§ DOCUMENT SECTION:

Uber was reportedly courting the company in 2018 in a deal that would have valued it at just under $2 billion, but this was never consummated. Instead, Deliveroo announced in May 2019 it would sell a 16% stake in the company to Amazon for $575 million, but this deal was immediately held up by UK regulators on anti-trust grounds.
The authorities gave their full approval to this investment last month, but noted that any attempt by Amazon to increase its stake could draw renewed scrutiny. Given that the UK is Deliveroo’s primary market, this would seem to nix the startup’s most seamless exit in a full sale to Amazon.
Meanwhile, Uber acquired food delivery app Postmates for $2.6 billion in July to add volume to Uber Eats, and European food delivery giant Just Eats acquired US-based Grubhub for $7.3 billion in June.
With major players still digesting their last deals and many approaching market share thresholds that could perturb regulators, Deliveroo may see the public markets as its best path forward.
The delays from Amazon’s funding reportedly put financial strain on Deliveroo as it has maintained the high burn rate typical of a unicorn, and a SPAC combination could strike several of its nagging birds with one stone. In addition to providing upfront cash, a US listing would provide a liquidity event for the eight-year-old company’s venture investors as well as Amazon, which could potentially give the company some added geographical expansion flexibility by reducing its stake through the public markets.
The pandemic has leveled a hit against food delivery apps that is not expected to relent just yet, with overall sales expected to contract by 4.85%, according to a study by Technavio. It predicts this market will not normalize until 3Q21, but will present strong value in the recovery, growing at a CAGR of 7% across 2020-2024.
Udemy
Another digitization trend being hastened by the pandemic is that of remote learning.
In many ways, COVID-19 was the perfect storm for higher education institutions forced to weigh the tradeoffs of student health and shuttering campus, knowing they would then have to deal with sunk costs from decades of pouring money into on-campus amenities. Universities faced the risk of litigation with either path.
And, as with remote working, now that resources have been allocated towards hybrid options of both remote and in-person learning in higher-ed and public schools, students are beginning to ask why this flexibility wasn’t available in the first place.

§ THE DATA:
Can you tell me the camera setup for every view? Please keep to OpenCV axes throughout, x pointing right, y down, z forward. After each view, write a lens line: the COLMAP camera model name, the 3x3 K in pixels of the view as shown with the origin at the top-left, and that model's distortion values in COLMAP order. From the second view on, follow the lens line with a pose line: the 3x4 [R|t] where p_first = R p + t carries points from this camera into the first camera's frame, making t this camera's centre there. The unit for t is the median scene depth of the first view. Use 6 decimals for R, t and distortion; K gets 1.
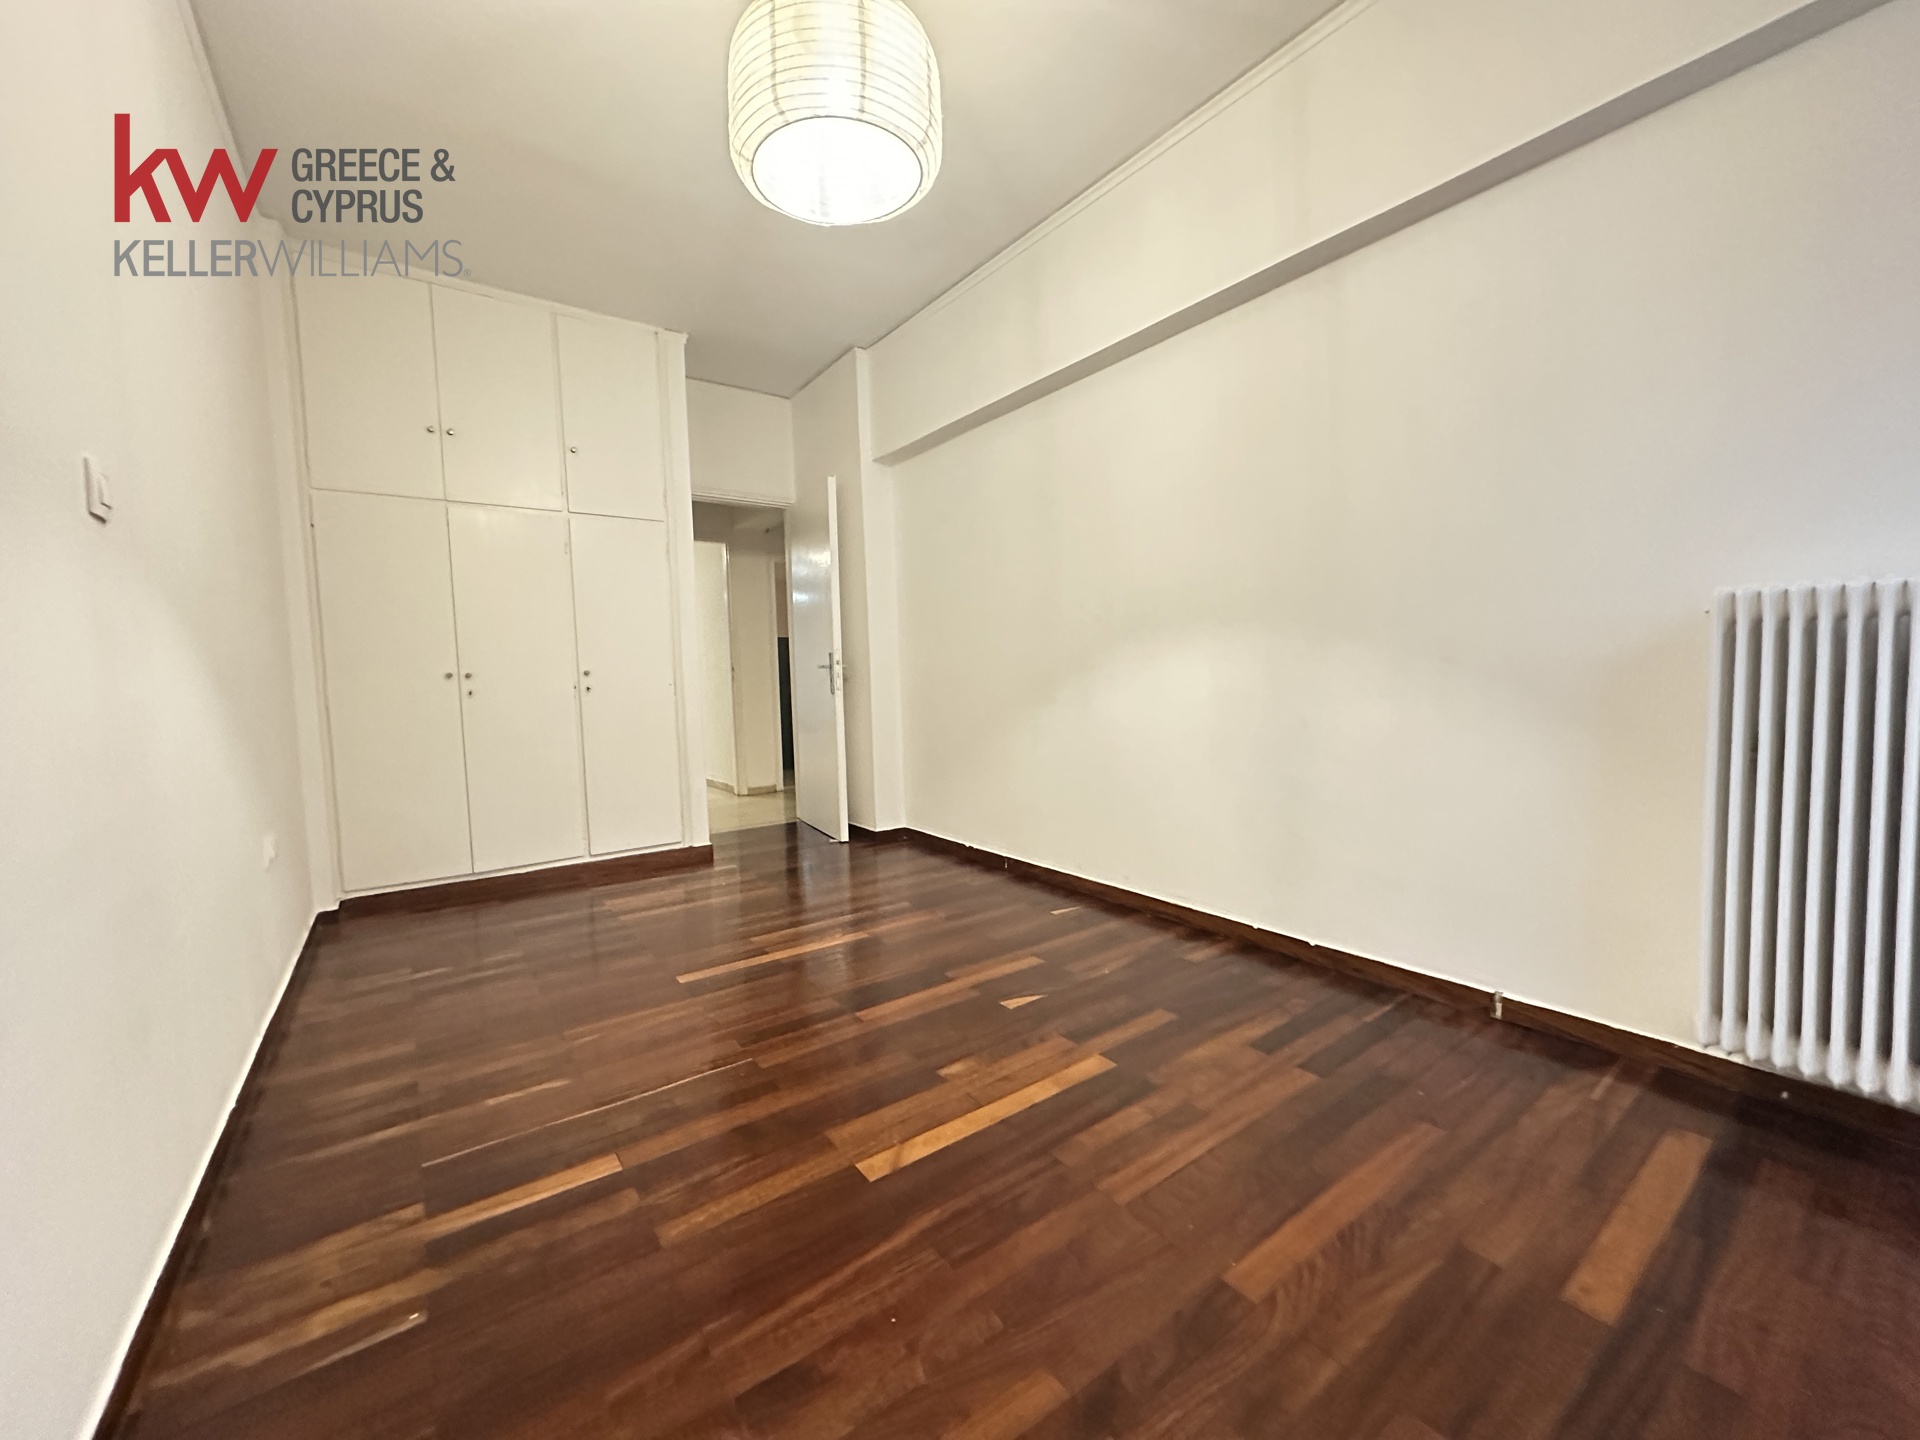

§ ACTIVITY LIST:
A – In the article on Deliveroo, rewrite the paragraph that begins "The delays from Amazon's funding" as a short bulleted list that keeps its main facts.
B – Pick up the article on Deliveroo after its final sentence and continue writing it.
The material comes from a different source than the article on Deliveroo.

§ ANSWER SECTION:
A –
- Reported delays in Amazon's funding strained Deliveroo's finances while it kept up a high burn rate typical of a unicorn.
- A SPAC combination could address several of its problems at once.
- It would provide upfront cash.
- A US listing would give a liquidity event to the eight-year-old company's venture investors and to Amazon.
- Amazon reducing its stake through the public markets could give the company added flexibility for geographical expansion.

B –
Many in academia now expect a permanent move towards instruction that is more personalized and customizable. In other words, some of the economy’s oldest and most analog institutions will be pressured to provide features commonly associated with digital platforms. And, in the internet age, if the legacy institutions fail to deliver on those options, internet-based disruptors will be there to fill in the gap.
Online learning platform Udemy reported that enrollment in its courses spiked 425% at the beginning of the US lockdowns with business and government customers increasing their usage 80% and Udemy instructors created 55% more new courses.
It has raised $223 million to date, according to Crunchbase, most recently receiving a $2 billion valuation in a $50 million Series E in a February. Udemy was reportedly already back at the well this summer, hoping to seize on its surge in demand and run an additional round that would achieve a valuation of about $3 billion.
As with Better.com and Deliveroo, a wide range of SPACs could potentially target Udemy. Twenty-four SPACs currently searching for a target name consumer technology, digitization or TMT as their areas of focus in addition to many teams with a broad focus that could see value in the space.
However, Udemy could be a particularly good fit for one (NYSE:AONE), which has prioritized targets that democratize open-source knowledge and Software Acquisition II (NASDAQ:SAII), whose team recently agreed to combine Software I (NASDAQ:SAQN) with documentary and educational media streaming service CuriosityStream.